The other claim to the invention of the Reuben comes, unexpectedly, from Omaha, Nebraska. In the 1920s there were a group of men who would meet for a weekly poker game in a room at the Blackstone Hotel. The lore goes that they liked to make their own sandwiches during the game. One of the men was grocer Reuben Kulakofsky. His family has claimed over the years that he made up this sandwich from a platter sent up to the room by the hotel. There is a competing story about the hotel chef, Charles Schimmel. His granddaughter, Elizabeth Weil, wrote to the New York Times that Schimmel invented the sandwich specifically for Kulakofsky. That’s why he named it after him. Schimmel subsequently put it on the hotel menu. A 1934 menu from the Blackstone does list the Reuben sandwich. Note that a Reuben sandwich is grilled. It’s not clear if there was a grill in the hotel room where the men played poker.

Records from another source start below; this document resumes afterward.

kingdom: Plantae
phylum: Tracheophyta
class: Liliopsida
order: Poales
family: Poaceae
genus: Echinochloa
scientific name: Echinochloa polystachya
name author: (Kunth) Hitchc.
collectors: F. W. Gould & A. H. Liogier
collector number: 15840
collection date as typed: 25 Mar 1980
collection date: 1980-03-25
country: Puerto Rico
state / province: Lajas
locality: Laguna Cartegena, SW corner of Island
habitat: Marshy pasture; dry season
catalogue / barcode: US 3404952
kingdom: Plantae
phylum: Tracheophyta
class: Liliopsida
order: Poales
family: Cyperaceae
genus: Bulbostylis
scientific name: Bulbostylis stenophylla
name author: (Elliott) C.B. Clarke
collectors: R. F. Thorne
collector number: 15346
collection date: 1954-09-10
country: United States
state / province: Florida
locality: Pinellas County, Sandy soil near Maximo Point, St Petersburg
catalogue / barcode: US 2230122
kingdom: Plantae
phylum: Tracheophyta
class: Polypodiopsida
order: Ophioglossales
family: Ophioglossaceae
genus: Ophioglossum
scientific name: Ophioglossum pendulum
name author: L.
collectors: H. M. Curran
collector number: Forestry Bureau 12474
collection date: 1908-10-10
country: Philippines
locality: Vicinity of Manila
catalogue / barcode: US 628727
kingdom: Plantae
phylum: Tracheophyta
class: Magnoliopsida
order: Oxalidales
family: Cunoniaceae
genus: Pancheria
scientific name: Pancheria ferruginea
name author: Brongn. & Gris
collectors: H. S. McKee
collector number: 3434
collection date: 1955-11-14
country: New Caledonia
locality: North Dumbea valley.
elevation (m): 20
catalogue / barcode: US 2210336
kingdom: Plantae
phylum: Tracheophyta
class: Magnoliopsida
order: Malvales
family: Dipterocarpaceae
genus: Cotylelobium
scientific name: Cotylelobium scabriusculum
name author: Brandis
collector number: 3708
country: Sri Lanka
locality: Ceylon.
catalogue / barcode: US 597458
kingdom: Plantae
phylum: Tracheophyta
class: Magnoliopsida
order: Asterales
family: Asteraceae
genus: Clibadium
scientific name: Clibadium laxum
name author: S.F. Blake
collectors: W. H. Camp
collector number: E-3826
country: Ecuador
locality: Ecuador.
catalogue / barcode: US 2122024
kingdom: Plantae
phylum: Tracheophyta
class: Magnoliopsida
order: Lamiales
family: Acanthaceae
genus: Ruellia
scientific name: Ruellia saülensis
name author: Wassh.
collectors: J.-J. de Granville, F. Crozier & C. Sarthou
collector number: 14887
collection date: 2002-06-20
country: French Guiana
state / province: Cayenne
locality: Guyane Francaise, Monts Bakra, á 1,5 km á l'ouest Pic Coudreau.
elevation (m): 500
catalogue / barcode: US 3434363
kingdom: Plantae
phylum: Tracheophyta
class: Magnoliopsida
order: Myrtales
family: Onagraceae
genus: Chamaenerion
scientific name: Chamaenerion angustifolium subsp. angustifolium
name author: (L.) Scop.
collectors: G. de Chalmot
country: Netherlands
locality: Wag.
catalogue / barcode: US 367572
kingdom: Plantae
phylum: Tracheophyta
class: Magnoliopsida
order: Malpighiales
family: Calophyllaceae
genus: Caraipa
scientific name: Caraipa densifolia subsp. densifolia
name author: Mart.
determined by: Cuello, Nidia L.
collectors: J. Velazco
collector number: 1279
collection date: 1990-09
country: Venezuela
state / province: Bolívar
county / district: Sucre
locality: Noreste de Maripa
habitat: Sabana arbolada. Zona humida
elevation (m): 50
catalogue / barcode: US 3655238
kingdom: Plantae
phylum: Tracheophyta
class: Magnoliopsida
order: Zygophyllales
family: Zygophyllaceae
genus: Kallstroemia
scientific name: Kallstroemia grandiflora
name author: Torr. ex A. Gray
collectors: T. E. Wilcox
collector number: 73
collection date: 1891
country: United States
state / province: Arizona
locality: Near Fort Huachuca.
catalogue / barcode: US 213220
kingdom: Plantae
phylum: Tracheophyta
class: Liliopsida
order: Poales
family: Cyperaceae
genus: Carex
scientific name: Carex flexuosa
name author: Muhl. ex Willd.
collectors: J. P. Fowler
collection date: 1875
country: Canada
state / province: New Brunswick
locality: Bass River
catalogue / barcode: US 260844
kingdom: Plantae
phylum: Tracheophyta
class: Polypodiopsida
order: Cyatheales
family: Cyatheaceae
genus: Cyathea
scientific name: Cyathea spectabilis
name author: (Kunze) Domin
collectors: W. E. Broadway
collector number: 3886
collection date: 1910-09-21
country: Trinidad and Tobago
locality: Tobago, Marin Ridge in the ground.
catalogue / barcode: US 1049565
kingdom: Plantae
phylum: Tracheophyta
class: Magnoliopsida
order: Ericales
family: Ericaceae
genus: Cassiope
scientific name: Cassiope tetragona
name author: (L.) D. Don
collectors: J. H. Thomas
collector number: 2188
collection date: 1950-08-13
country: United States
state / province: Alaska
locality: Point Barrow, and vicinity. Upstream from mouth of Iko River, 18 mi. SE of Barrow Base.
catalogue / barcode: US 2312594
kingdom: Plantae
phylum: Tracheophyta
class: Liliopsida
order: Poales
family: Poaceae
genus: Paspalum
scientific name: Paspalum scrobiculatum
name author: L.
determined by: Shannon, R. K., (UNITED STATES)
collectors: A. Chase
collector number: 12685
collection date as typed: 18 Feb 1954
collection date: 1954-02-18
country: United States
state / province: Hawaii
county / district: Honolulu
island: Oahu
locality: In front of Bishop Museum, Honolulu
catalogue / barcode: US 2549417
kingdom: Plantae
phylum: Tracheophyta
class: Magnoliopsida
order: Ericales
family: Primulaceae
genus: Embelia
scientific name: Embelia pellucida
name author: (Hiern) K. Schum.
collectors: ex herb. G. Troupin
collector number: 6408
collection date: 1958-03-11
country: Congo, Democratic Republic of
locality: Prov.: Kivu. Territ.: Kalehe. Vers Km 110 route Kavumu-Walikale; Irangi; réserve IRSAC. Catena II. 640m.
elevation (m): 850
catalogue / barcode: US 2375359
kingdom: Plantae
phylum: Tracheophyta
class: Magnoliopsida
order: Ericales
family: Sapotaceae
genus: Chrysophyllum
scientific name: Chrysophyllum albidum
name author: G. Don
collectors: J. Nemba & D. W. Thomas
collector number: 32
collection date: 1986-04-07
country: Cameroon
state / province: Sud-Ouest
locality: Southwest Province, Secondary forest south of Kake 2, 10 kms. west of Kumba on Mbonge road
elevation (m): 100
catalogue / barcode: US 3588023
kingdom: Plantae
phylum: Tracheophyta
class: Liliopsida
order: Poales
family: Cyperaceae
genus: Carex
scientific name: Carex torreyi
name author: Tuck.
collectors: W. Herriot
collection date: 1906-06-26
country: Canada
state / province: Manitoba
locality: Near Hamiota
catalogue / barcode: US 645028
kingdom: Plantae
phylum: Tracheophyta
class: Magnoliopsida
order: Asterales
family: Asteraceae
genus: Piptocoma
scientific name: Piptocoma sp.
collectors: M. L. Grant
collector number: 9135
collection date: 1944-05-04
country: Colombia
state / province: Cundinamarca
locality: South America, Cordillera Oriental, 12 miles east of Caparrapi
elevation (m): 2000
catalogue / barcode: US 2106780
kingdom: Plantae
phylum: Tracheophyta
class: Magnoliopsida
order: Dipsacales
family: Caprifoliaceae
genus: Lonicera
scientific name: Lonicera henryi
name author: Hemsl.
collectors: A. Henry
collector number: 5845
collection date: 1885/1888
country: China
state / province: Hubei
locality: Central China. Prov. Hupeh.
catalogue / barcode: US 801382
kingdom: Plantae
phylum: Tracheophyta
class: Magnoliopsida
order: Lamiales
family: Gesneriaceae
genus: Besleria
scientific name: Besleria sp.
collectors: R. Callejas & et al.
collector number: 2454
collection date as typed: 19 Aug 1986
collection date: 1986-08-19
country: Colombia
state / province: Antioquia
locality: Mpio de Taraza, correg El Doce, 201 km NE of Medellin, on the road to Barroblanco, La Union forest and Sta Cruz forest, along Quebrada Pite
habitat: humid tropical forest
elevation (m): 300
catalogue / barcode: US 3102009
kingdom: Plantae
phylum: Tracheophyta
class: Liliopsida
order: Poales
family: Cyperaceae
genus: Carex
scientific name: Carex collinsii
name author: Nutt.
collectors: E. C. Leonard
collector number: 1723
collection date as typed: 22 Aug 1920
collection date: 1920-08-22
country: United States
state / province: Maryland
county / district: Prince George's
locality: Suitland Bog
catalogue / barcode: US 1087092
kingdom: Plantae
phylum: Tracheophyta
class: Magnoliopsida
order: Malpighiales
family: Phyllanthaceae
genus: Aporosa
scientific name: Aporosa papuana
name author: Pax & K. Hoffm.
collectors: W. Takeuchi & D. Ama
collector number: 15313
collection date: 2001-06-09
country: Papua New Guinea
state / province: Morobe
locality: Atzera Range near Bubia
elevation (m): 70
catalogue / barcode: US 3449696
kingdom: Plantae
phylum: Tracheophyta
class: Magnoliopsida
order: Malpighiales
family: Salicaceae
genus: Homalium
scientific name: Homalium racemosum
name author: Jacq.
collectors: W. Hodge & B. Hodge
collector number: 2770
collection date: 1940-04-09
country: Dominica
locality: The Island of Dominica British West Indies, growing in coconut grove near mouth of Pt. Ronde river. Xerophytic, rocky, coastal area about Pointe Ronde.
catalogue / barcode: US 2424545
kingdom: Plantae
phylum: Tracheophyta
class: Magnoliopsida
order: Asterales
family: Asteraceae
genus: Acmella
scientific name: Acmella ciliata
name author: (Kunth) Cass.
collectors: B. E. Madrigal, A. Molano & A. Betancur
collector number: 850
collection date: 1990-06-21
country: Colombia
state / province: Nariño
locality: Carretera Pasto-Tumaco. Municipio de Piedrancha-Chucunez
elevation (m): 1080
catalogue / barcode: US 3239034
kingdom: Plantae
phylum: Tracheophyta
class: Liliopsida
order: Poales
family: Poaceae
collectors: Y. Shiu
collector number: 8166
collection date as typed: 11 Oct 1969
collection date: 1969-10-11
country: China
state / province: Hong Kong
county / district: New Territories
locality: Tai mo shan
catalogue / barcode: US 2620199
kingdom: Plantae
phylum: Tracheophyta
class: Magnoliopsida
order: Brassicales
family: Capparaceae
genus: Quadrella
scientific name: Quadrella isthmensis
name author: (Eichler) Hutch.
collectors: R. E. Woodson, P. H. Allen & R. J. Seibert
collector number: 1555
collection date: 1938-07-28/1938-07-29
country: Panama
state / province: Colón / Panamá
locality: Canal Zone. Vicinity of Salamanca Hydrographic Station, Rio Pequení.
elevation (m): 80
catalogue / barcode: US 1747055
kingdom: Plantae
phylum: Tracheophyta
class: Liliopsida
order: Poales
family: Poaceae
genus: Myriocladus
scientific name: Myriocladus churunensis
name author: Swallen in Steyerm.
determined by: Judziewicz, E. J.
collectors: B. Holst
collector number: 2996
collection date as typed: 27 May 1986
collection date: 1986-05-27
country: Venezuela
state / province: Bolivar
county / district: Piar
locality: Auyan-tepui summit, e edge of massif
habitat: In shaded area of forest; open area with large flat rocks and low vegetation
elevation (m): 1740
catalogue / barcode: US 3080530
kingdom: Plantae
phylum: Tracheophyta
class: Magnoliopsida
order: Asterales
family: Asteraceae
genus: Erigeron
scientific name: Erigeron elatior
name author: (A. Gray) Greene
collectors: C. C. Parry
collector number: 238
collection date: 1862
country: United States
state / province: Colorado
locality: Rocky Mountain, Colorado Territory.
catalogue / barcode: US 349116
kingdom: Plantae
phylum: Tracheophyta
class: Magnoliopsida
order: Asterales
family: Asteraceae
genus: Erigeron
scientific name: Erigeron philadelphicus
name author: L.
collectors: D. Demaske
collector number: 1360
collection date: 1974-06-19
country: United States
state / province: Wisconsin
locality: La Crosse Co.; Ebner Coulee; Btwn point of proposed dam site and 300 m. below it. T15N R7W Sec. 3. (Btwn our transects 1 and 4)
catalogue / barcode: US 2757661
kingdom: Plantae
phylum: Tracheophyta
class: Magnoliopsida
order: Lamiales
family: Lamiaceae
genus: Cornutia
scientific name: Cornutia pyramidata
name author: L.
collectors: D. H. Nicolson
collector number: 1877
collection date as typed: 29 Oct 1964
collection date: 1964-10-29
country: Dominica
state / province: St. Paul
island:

Another Omaha tie comes from 1956. Fern Snyder was a chef at the Rose Bowl Hotel in Omaha. The National Restaurant Association had a contest that year for the best hotel and restaurant sandwich. Snyder’s entry of a recipe for a Reuben sandwich won the contest.

Wherever it comes from, this meal-sized sandwich is relatively easy to make at home. Just butter one side of a slice of rye bread, then put it in a hot pan or grill. On top of the bread place several slices of corned beef. On top of the beef put some drained sauerkraut. Over the sauerkraut, pour some Russian dressing. Top it all off with a slice of Swiss cheese. Butter one side of another slice of rye bread, place it on top of the sandwich, butter side facing out. Press the sandwich together, and continue to grill and press, flipping occasionally, until the cheese had melted and the bread is golden and crispy on the outside.

There are many restaurants in this city that offer a Reuben sandwich. One place close to our university is Ess-a-bagel on Third Avenue near 51st Street. The Brooklyn Diner on 43rd Street and Seventh Avenue also offers a Reuben. And there is the famous Katz’s Deli, on Houston Street near First Street. Of course, many diners have Reubens on their menu. While not the healthiest choice for a meal, it is savory, satisfying, and delicious.